My cockatiel Ziggy, will start this very annoying low screech noise what seems like FOREVER when anyone takes him out of his cage.. We try giving him food, water, treats, shiny things, whatever we can find to keep him interested. He won't stop for a long time. He is 5 months old. I wish I knew why he was doing this! If you guys have any ideas or input, please share! Thank you! :wacko:


----------



## Chirpington (Feb 17, 2012)

He's doing it to drive you mad coz he thinks its funny.... lol Nah seriously I feel your pain, my bird has screechy days every so often just for fun and it's like putting your ears to a cheese grater! 

I found the best thing is to completely ignore it, otherwise he will just end up doing it to see what you will do for him.

Just make sure all his needs are met and then really work on just reinforcing the behaviour you like with lots of attention and toys and ignoring him when he be's screechy.

*NB This is incredibly hard to do but it definitely helps in the long run.


----------



## xoxsarahxox (Dec 13, 2010)

Does it kind of sound like this? http://www.youtube.com/watch?v=a8s6FgZMr1g. If so that is the baby cockatiel "wants fed" noise. He might be making the noise for attention or comfort, you can feed him some seed or a treat from your hand while he makes the noise and see if he calms down.


If he was younger and recently weaned it could be an indication that he has regressed and would need further hand feeding but at 5 months old its probably just an attention thing.


----------



## JaimeS (Nov 28, 2011)

Your description sounds like the noise a baby cockatiel makes when begging for food, but that shouldn't be the case since he is 5 months old.  Are you sure about his age? Here is an example of a baby begging: 

http://www.youtube.com/watch?v=1jeMuDOdpxk Does it sound like that?

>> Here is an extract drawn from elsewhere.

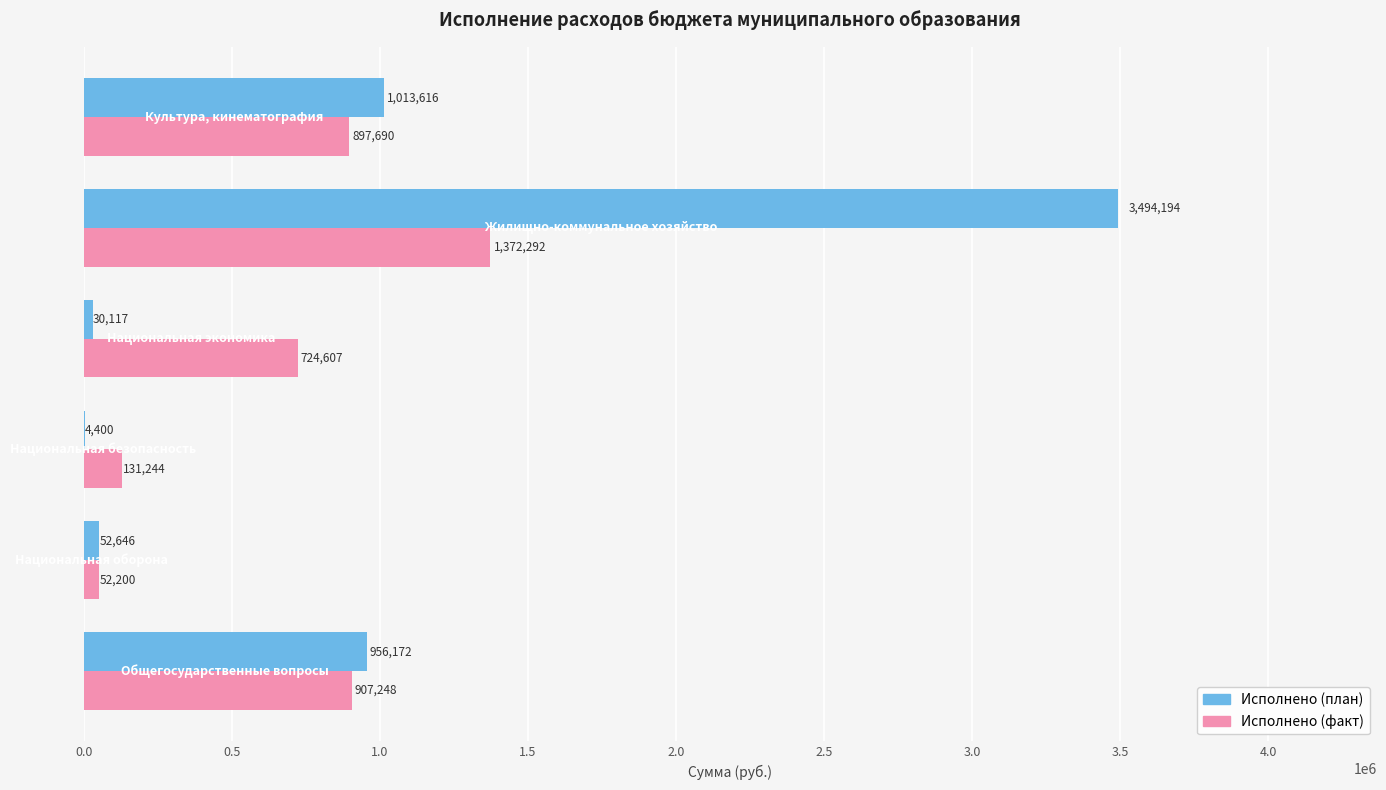

Which series has the largest total across all categories?

Исполнено (план)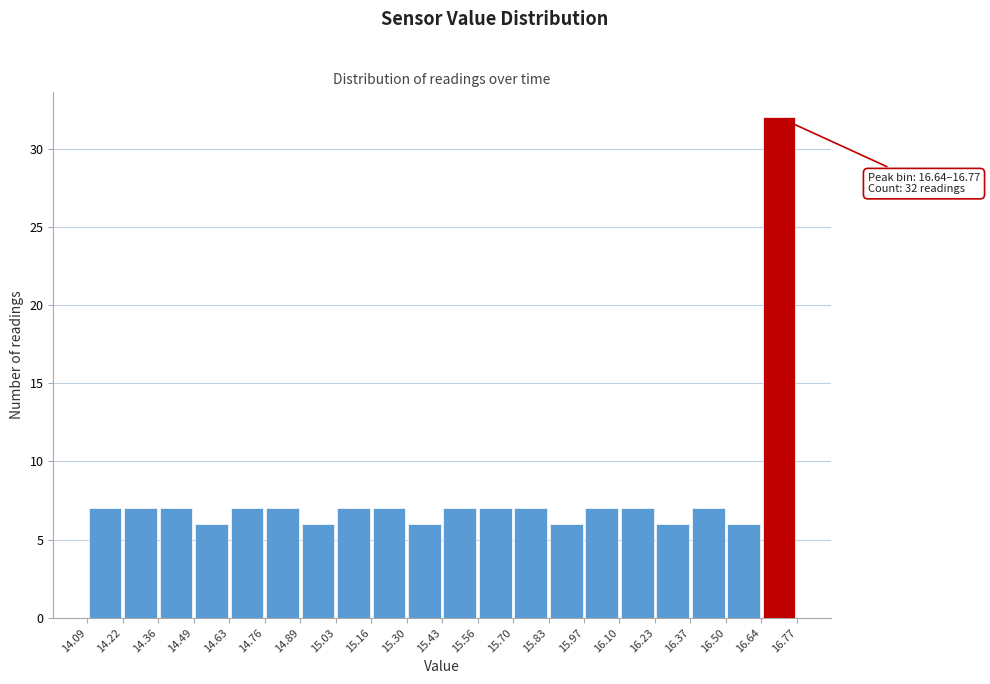

Over which range of the x-axis is the bar tallest?

16.64 to 16.77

I am sure someone more knowlegeable can help you if this isn't the noise! It would help if you could get a recording of it


----------



## JaimeS (Nov 28, 2011)

lol...sarah, we must have been responding at the same time!


----------



## MeghanNichol (Mar 2, 2012)

JaimeS that is the exact noise! The breeder I got him from said he was about 5 months old when I adopted him last week. I'll start ignoring it and see what happens. I know he isn't hungry or thirsty because he eat/drinks A LOT.


----------



## JaimeS (Nov 28, 2011)

Like Sarah said, he may just be doing it for attention and comfort. I have a baby who is fully weaned but still makes this noise when he wants me to rub his head and while I am rubbing him which I think is sweet but it would drive me crazy if it were constant! Hopefully your little Ziggy will grow out of this!


----------



## MeghanNichol (Mar 2, 2012)

I hope so.. It's not like he is deprived of attention and love. ha! He is out of his cage for most of the day and constantly sitting on me. I just hate the sound because it seems like he is upset!


----------



## JaimeS (Nov 28, 2011)

Have you tried feeding him something from your hand when he is doing this? It may comfort him some.


----------



## MeghanNichol (Mar 2, 2012)

He usually eats in a small bowl on my lap. I hand fed him the first few days I had him but switched him to the bowl because he is so clumsy and doesn't have very good balance, ha.


----------



## Szafije (Jun 8, 2011)

Skye did the same for the first few weeks, gave me the screech all the time, it can be a habit and hopefully he will grow out of it, just make sure he is happy and well fed


----------